Records from a dataset:

====

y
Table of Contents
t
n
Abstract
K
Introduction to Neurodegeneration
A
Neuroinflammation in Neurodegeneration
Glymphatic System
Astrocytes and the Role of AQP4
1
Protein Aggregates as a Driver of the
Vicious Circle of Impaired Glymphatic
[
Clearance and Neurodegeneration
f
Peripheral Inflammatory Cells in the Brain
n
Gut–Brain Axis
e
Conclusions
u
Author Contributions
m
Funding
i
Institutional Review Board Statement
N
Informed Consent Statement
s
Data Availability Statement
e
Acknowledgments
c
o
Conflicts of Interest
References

====

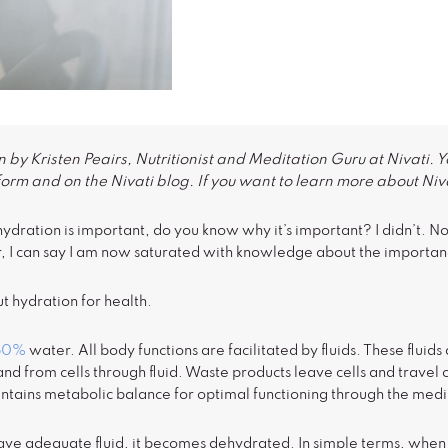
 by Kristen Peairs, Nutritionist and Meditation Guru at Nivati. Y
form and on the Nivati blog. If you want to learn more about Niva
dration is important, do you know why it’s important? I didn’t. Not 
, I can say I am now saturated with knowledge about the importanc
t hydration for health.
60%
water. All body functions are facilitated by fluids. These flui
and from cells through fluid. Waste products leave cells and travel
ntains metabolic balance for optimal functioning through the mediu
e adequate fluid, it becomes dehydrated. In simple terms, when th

====

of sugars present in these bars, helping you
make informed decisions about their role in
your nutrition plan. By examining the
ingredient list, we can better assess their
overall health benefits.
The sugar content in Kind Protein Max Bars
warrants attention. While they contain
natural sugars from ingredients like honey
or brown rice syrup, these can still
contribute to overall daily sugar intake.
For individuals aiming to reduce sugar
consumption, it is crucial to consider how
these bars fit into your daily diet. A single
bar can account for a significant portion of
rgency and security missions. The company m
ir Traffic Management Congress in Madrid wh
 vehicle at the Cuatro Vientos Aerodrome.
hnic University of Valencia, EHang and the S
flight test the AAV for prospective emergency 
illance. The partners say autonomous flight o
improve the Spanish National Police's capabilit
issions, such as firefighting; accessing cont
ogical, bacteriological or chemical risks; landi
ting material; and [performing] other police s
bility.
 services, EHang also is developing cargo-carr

====

*Problem*
Your task is to retype the entries verbatim, starting with the line that holds "consumption, it is crucial to consider how" and stopping after the line that holds "services, EHang also".

*Task answer*
consumption, it is crucial to consider how
these bars fit into your daily diet. A single
bar can account for a significant portion of
rgency and security missions. The company m
ir Traffic Management Congress in Madrid wh
 vehicle at the Cuatro Vientos Aerodrome.
hnic University of Valencia, EHang and the S
flight test the AAV for prospective emergency 
illance. The partners say autonomous flight o
improve the Spanish National Police's capabilit
issions, such as firefighting; accessing cont
ogical, bacteriological or chemical risks; landi
ting material; and [performing] other police s
bility.
 services, EHang also is developing cargo-carr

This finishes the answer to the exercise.